The aviation industry is just one part of the broad and complex matrix of international travel, but O’Connell recognises it as central to the improvement of border control mechanisms driven by the sharing of data.

“INTERPOL encourages airports to be a critical friend to law enforcement agencies and to make them aware of the operational environment. It promotes awareness that at a local level they can prioritise the best use of intelligence to improve risk assessment without the disruption that could cause negative customer feedback about security processes. Airports should encourage the use of security agencies to optimise their processes,” he says.

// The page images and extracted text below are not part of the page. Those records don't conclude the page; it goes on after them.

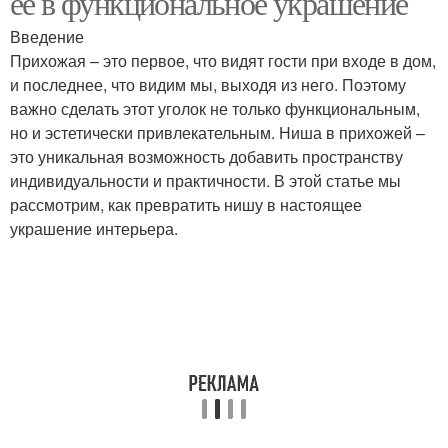
её в функциональное украшение
Введение
Прихожая – это первое, что видят гости при входе в дом,
и последнее, что видим мы, выходя из него. Поэтому
важно сделать этот уголок не только функциональным,
но и эстетически привлекательным. Ниша в прихожей –
это уникальная возможность добавить пространству
индивидуальности и практичности. В этой статье мы
рассмотрим, как превратить нишу в настоящее
украшение интерьера.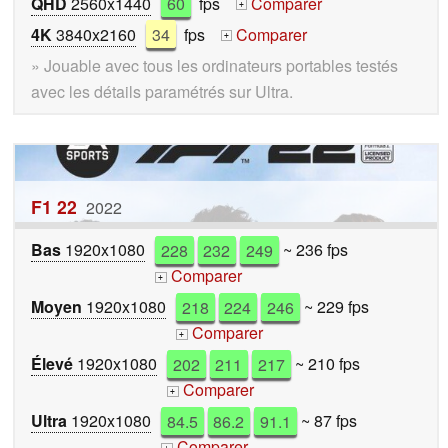
QHD
2560x1440
60
fps
Comparer
+
4K
3840x2160
34
fps
Comparer
+
» Jouable avec tous les ordinateurs portables testés
avec les détails paramétrés sur Ultra.
F1 22
2022
Bas
1920x1080
228
232
249
~ 236 fps
Comparer
+
Moyen
1920x1080
218
224
246
~ 229 fps
Comparer
+
Élevé
1920x1080
202
211
217
~ 210 fps
Comparer
+
Ultra
1920x1080
84.5
86.2
91.1
~ 87 fps
Comparer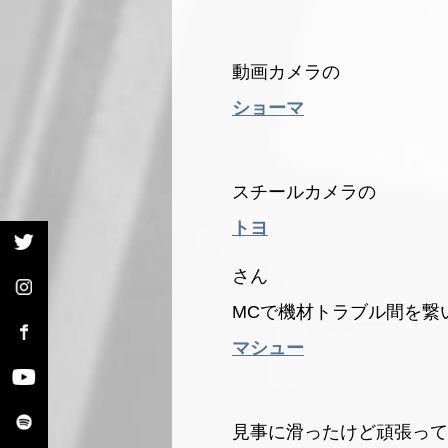
動画カメラの
ショーマ
スチールカメラの
トヨ
さん
MCで機材トラブル間を繋
マシュー
見事に滑ったけど頑張って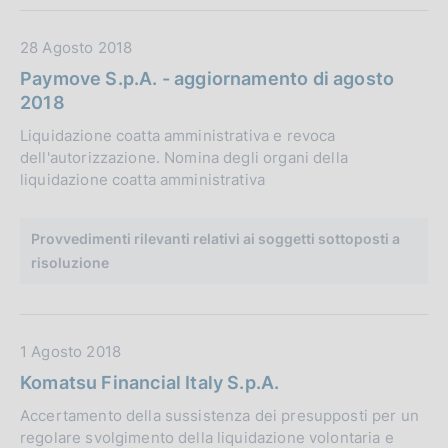
i
c
D
28 Agosto 2018
a
a
Paymove S.p.A. - aggiornamento di agosto
z
t
2018
i
a
o
Liquidazione coatta amministrativa e revoca
P
n
dell'autorizzazione. Nomina degli organi della
u
e
liquidazione coatta amministrativa
b
:
b
l
Provvedimenti rilevanti relativi ai soggetti sottoposti a
i
risoluzione
c
a
z
D
1 Agosto 2018
i
a
Komatsu Financial Italy S.p.A.
o
t
n
Accertamento della sussistenza dei presupposti per un
a
e
regolare svolgimento della liquidazione volontaria e
P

“With I-Checkit, we are coming to a tipping point. There is growing recognition in the industry that it is a viable alternative to the problems that exist with national systems architecture. It is very important in places where that national architecture is not seamless. With the ongoing trend of globalisation, identity management is of critical importance and this applies not only to airlines and airports but also to banking, hotels and many more sectors. So, I-Checkit has multiple roles to play. It shows that law enforcement can work with the private sector in a confident and secure way in the age of big data.”

Coordination between national and international law enforcement agencies is improving, thanks to the access to databases that INTERPOL provides. At the same time, systems such as I-Checkit are bridging the gap between the public and private sectors to potentially make a step-change in the efficiency and efficacy of border control processes. O’Connell stresses, however, that there is one more stakeholder that needs to be conscious of the role it plays; namely the travelling public.

“INTERPOL is talking with policymakers and law enforcement agencies, and is promoting the better use of existing systems. It does not always need a new shiny thing to improve the use of data. Then there is a push to remind the travelling public that a passport is owned by the state that issued it. If it is lost, the state will want to find it. If you report it, INTERPOL will see it as a lost identity, so if you find it, do not use it, or your journey will be disrupted. Tell the authorities,” he says.

“The automation of identification processes is eliminating those travellers who are not a risk. With the right systems in place, flights will not be delayed and there could be a reduction in the amount of travel time that is lost. INTERPOL is taking the speed bumps out of international travel.”